One group of people I've always admired are the aide workers who volunteer to go into unbelievable situations at the most critical times. This small piece of creative non-fiction is dedicated to them.
A NIGHT IN HAITIAN HELL
For a moment – just a moment, he knelt down and held his head in despair. For a fraction – just a fraction of that moment, he allowed a wave of helplessness and hopelessness to carry him along. Every facial muscle tensed, and just the tiniest, smallest groan leaked out of his mouth.
He looked around at the flapping walls of this makeshift hospital littered with the barely alive. But there was still some breath of life within the heaps of misery laying on the ground. And he was a doctor, after all. He was also a news reporter for a major tv channel, but that didn't matter now. What these suffering earthquake survivors needed were doctors and medical supplies.

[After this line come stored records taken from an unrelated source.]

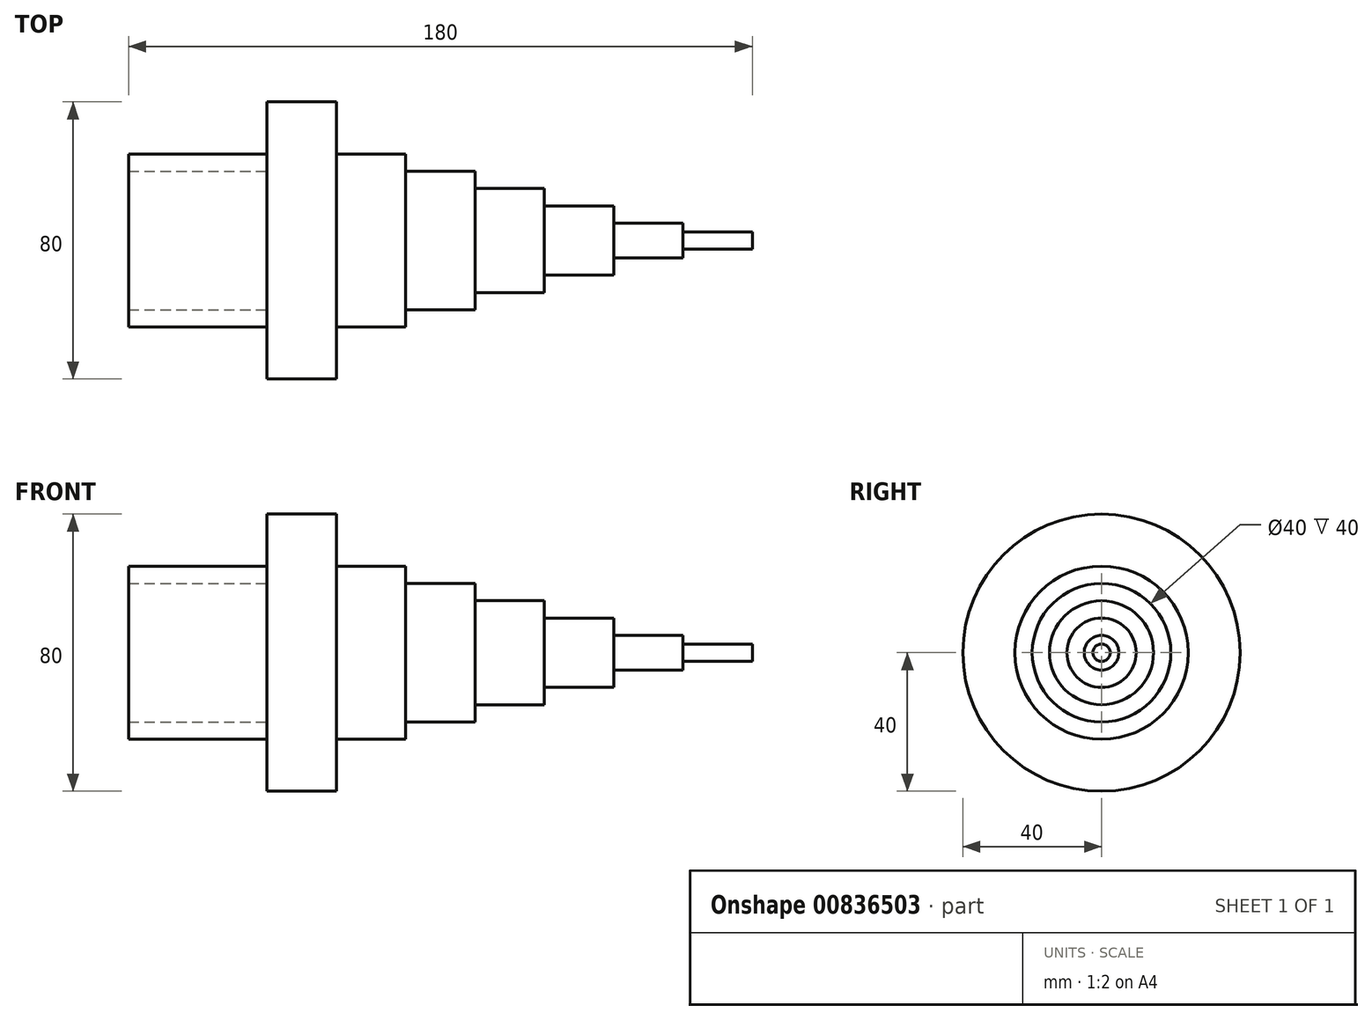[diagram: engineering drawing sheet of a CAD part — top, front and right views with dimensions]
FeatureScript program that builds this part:
annotation { "Feature Type Name" : "Feature", "Feature Type Description" : "" }
export const myFeature = defineFeature(function(context is Context, id is Id, definition is map)
    precondition{}
    {
        {
            var Q0;
            Q0=qCreatedBy(makeId("Top.planeOp"),FACE);
            var sketch = newSketch(context, id + "F0", { "sketchPlane" : qUnion([Q0])});
            skLineSegment(sketch, "E0.bottom", {"start": v(10, 0) * mm, "end": v(-10, 0) * mm});
            skLineSegment(sketch, "E0.top", {"start": v(10, 20) * mm, "end": v(-10, 20) * mm});
            skLineSegment(sketch, "E0.left", {"start": v(10, 0) * mm, "end": v(10, 20) * mm});
            skLineSegment(sketch, "E0.right", {"start": v(-10, 0) * mm, "end": v(-10, 20) * mm});
            skPoint(sketch, "E0.middle", {"position": v(0, 10) * mm});
            skLineSegment(sketch, "E1.bottom", {"start": v(10, 0) * mm, "end": v(30, 0) * mm});
            skLineSegment(sketch, "E1.top", {"start": v(10, 15) * mm, "end": v(30, 15) * mm});
            skLineSegment(sketch, "E1.left", {"start": v(10, 0) * mm, "end": v(10, 15) * mm});
            skLineSegment(sketch, "E1.right", {"start": v(30, 0) * mm, "end": v(30, 15) * mm});
            skLineSegment(sketch, "E2.bottom", {"start": v(30, 0) * mm, "end": v(50, 0) * mm});
            skLineSegment(sketch, "E2.top", {"start": v(30, 10) * mm, "end": v(50, 10) * mm});
            skLineSegment(sketch, "E2.left", {"start": v(30, 0) * mm, "end": v(30, 10) * mm});
            skLineSegment(sketch, "E2.right", {"start": v(50, 0) * mm, "end": v(50, 10) * mm});
            skPoint(sketch, "E3.oppositeSnap0", {"position": v(50, 5) * mm});
            skLineSegment(sketch, "E3.bottom", {"start": v(50, 0) * mm, "end": v(70, 0) * mm});
            skLineSegment(sketch, "E3.top", {"start": v(50, 5) * mm, "end": v(70, 5) * mm});
            skLineSegment(sketch, "E3.left", {"start": v(50, 0) * mm, "end": v(50, 5) * mm});
            skLineSegment(sketch, "E3.right", {"start": v(70, 0) * mm, "end": v(70, 5) * mm});
            skLineSegment(sketch, "E4.bottom", {"start": v(70, 0) * mm, "end": v(90, 0) * mm});
            skLineSegment(sketch, "E4.top", {"start": v(70, 2.5) * mm, "end": v(90, 2.5) * mm});
            skLineSegment(sketch, "E4.left", {"start": v(70, 0) * mm, "end": v(70, 2.5) * mm});
            skLineSegment(sketch, "E4.right", {"start": v(90, 0) * mm, "end": v(90, 2.5) * mm});
            skLineSegment(sketch, "E5.bottom", {"start": v(-10, 0) * mm, "end": v(-30, 0) * mm});
            skLineSegment(sketch, "E5.top", {"start": v(-10, 25) * mm, "end": v(-30, 25) * mm});
            skLineSegment(sketch, "E5.left", {"start": v(-10, 0) * mm, "end": v(-10, 25) * mm});
            skLineSegment(sketch, "E5.right", {"start": v(-30, 0) * mm, "end": v(-30, 25) * mm});
            skLineSegment(sketch, "E6.bottom", {"start": v(-30, 0) * mm, "end": v(-50, 0) * mm});
            skLineSegment(sketch, "E6.top", {"start": v(-30, 40) * mm, "end": v(-50, 40) * mm});
            skLineSegment(sketch, "E6.left", {"start": v(-30, 0) * mm, "end": v(-30, 40) * mm});
            skLineSegment(sketch, "E6.right", {"start": v(-50, 0) * mm, "end": v(-50, 40) * mm});
            skLineSegment(sketch, "E7.bottom", {"start": v(-50, 25) * mm, "end": v(-90, 25) * mm});
            skLineSegment(sketch, "E7.top", {"start": v(-50, 20) * mm, "end": v(-90, 20) * mm});
            skLineSegment(sketch, "E7.left", {"start": v(-50, 25) * mm, "end": v(-50, 20) * mm});
            skLineSegment(sketch, "E7.right", {"start": v(-90, 25) * mm, "end": v(-90, 20) * mm});
            skSolve(sketch);
        }
        {
            var Q0;
            {var subQ3=sQuery(id+"F0.wireOp",EDGE,"E6.bottom");Q0=makeQuery(id+"F0.imprint","IMPRINT",FACE,{"disambiguationData":[TD([[makeQuery(id+"F0.imprint","IMPRINT",EDGE,{"derivedFrom":subQ3}),-1.0]])]});}
            var Q1;
            Q1=makeQuery(id+"F0.imprint","IMPRINT",FACE,{"disambiguationData":[TD([[makeQuery(id+"F0.imprint","IMPRINT",EDGE,{"derivedFrom":sQuery(id+"F0.wireOp",EDGE,"E7.bottom")}),1.0]])]});
            var Q2;
            {var subQ3=sQuery(id+"F0.wireOp",EDGE,"E5.bottom");Q2=makeQuery(id+"F0.imprint","IMPRINT",FACE,{"disambiguationData":[TD([[makeQuery(id+"F0.imprint","IMPRINT",EDGE,{"derivedFrom":subQ3}),-1.0]])]});}
            var Q3;
            {var subQ1=sQuery(id+"F0.wireOp",EDGE,"E0.bottom");Q3=makeQuery(id+"F0.imprint","IMPRINT",FACE,{"disambiguationData":[TD([[makeQuery(id+"F0.imprint","IMPRINT",EDGE,{"derivedFrom":subQ1}),-1.0]])]});}
            var Q4;
            Q4=makeQuery(id+"F0.imprint","IMPRINT",FACE,{"disambiguationData":[TD([[makeQuery(id+"F0.imprint","IMPRINT",EDGE,{"derivedFrom":sQuery(id+"F0.wireOp",EDGE,"E1.bottom")}),1.0]])]});
            var Q5;
            Q5=makeQuery(id+"F0.imprint","IMPRINT",FACE,{"disambiguationData":[TD([[makeQuery(id+"F0.imprint","IMPRINT",EDGE,{"derivedFrom":sQuery(id+"F0.wireOp",EDGE,"E2.bottom")}),1.0]])]});
            var Q6;
            Q6=makeQuery(id+"F0.imprint","IMPRINT",FACE,{"disambiguationData":[TD([[makeQuery(id+"F0.imprint","IMPRINT",EDGE,{"derivedFrom":sQuery(id+"F0.wireOp",EDGE,"E3.bottom")}),1.0]])]});
            var Q7;
            Q7=makeQuery(id+"F0.imprint","IMPRINT",FACE,{"disambiguationData":[TD([[makeQuery(id+"F0.imprint","IMPRINT",EDGE,{"derivedFrom":sQuery(id+"F0.wireOp",EDGE,"E4.bottom")}),1.0]])]});
            var Q8;
            Q8=sQuery(id+"F0.wireOp",EDGE,"E6.bottom");
            revolve(context, id + "F1", {"surfaceOperationType" : NewSurfaceOperationType.NEW, "entities" : qUnion([Q0, Q1, Q2, Q3, Q4, Q5, Q6, Q7]), "axis" : qUnion([Q8]), "revolveType" : RevolveType.FULL});
        }
    });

But where were they? The doctors who had operated on and given some care to these patients during the day had been loaded onto buses and taken away because of a security scare – of what, where, why, he didn't know. The only thing he was absolutely sure of at that moment was that the lives of these pitiful patients were all in his hands now, and for the whole night at least.
He sighed, took a deep breath, wiped the incredulity from his face with one hand, then waved his exhaustion away with the other hand. He bent down to check the wounds of a patient. There was no logic or reason that could make any sense of what was happening. The only thing he could truly count on was the medical knowledge in his brain and hands.
I followed him around, filming his lonely vigil. I had no medical skills to offer, but I needed to record the pathos playing out that long dark night. My prying video caught first the pain of the bleeding young man he was examining, and then the grimace of empathy on the doctor's face. There were no words to accompany the scene of him cradling a two-week-old baby boy, holding his tiny body tight to prevent death from snatching him away. My pictures often blurred with the tears in my eyes, especially when I taped a teenage girl touching his face gently in an international sign of “thank you.”
Would the morning light bring the other doctors and supplies back? Would we survive the night from the dangers that had driven them to abandon their patients? Working in tandem, he doctored and I photographed wordlessly through the lonely night, through the absurdity of it all. The only comfort we could offer each other was our physical presence. He saved lives and I visually documented his dogged heroism for millions of you tv viewers to see on the next day's news. The night passed, but the many big and small ways it scarred both of us were permanent. We never spoke of that night again.